Regular depression, you feel dead inside.  Everything is just shit and you don’t know why.  You can’t care about anything, especially yourself; you cry all the time, but don’t really know what for (the fact that you can’t really feel anything is my guess, looking back now).  You stop eating, you stop getting dressed.  Even when you smile or laugh, it is external.  It is like you can see yourself laughing and having fun, but it doesn’t ever really touch you inside.  It sits on the surface, for the public, and inside you wish you could feel as happy as you appear, but there is nothing.  You don’t connect.  That is real depression.

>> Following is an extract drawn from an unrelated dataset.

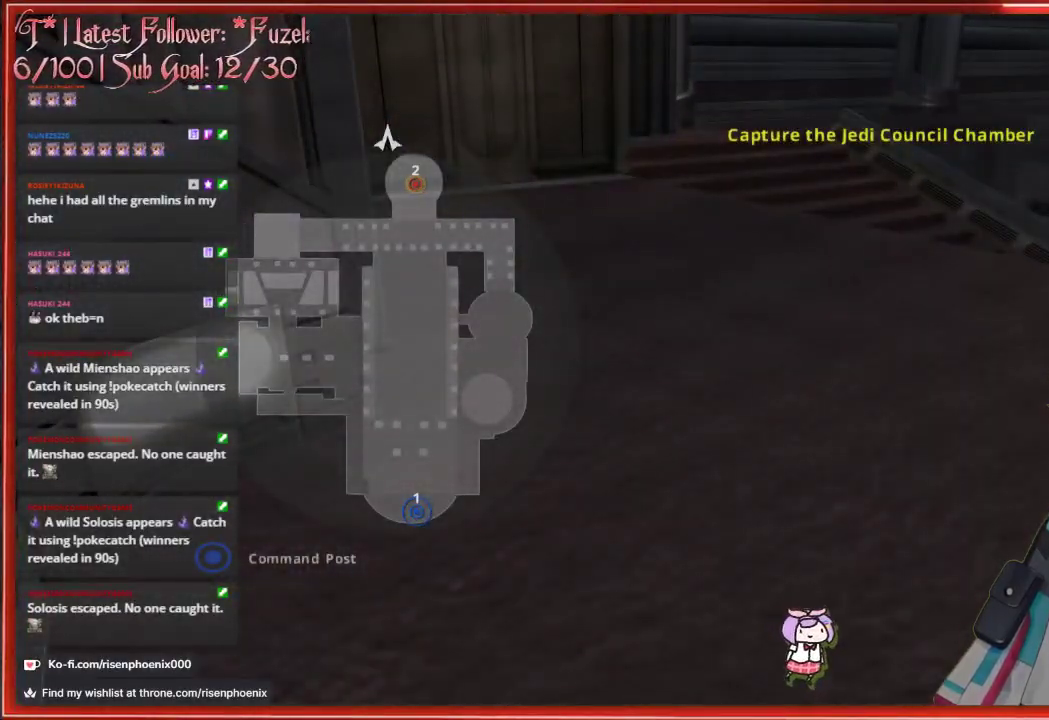
{"buttons": [], "left_stick": "up", "right_stick": "center", "events": [[117, "A", "down"], [200, "A", "up"], [233, "left_stick", "up"]]}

“Progressive Depression” (not a real medical term) is the opposite: you feel everything!!!  (Possibly, for the first time in your life.)  To use my therapist’s analogy, it is like your armour is crumbling and the skin beneath is being exposed for the first time.  There are a lot of amazing sensations, but also a lot of very shitty ones (I know I’m using that word a lot in the post, please excuse the vulgarity, the feelings are pretty vulgar feelings, so it is the most apt descriptor).  It is a lot to take in and even more to deal with.  Hence, my therapist makes the comparison to being a new born baby.  It is sensory overload and takes some time to process all these new feelings; it may seem really shitty for a while.  Think of what babies must think once they are born.  Up to that point, they lived comfortably in their mother’s womb: always warm, food whenever necessary, no need to chew or swallow, no pooping or pissing, if you have a craving, a signal gets sent to your mom’s brain and she fulfills it; no expectations, no demands – in short, life is pretty awesome!  Then, you get expelled into this world where there are lots of new and amazing things and it is all shiny and things happen that are beyond your wildest conception, BUT… it is cold and you have to rely on other people for food and sometimes it is too hot and you can fall and cut your face or get your nails trimmed or take a bath or any number of other awful things that can happen simply by being alive.  So, it takes them a while to become comfortable and grow into this new environment and they get tired.  Every time a baby wakes up there is something new to process and that takes a lot of energy, so they need to sleep and eat a lot.  That is what is happening in life now.  I’m a baby in the new world of feelings and it is a tiring process.  All I want to do is sleep and eat – much like a baby. 

I wasn’t entirely on board with this whole philosophy (which is generally my response to most of what she says, until the lightbulb goes off and suddenly it all makes sense and I remember why I do everything she tells me).  As I write this, I’m getting more and more on board with this idea.  Not because the “homework” she assigned this week was to “nurse the baby” aka eat and sleep as much as I want, but because the analogy is beginning to make sense.  It has been a really hard journey to this point and I am facing a whole new world of emotion and it is TIRING!  I have the time this week, so I’m taking her advice and taking a break. 

I have spent my whole life running.  Trying to move beyond the world I was born into.  Trying to “make something” of myself.  I have feared that if I slow down, I die.  It’s time to pause.  I am continually trying to accomplish more and more, but now, I need to acknowledge my emotional accomplishments and take care of that aspect of my being.  The world is saying slow down and I need to listen.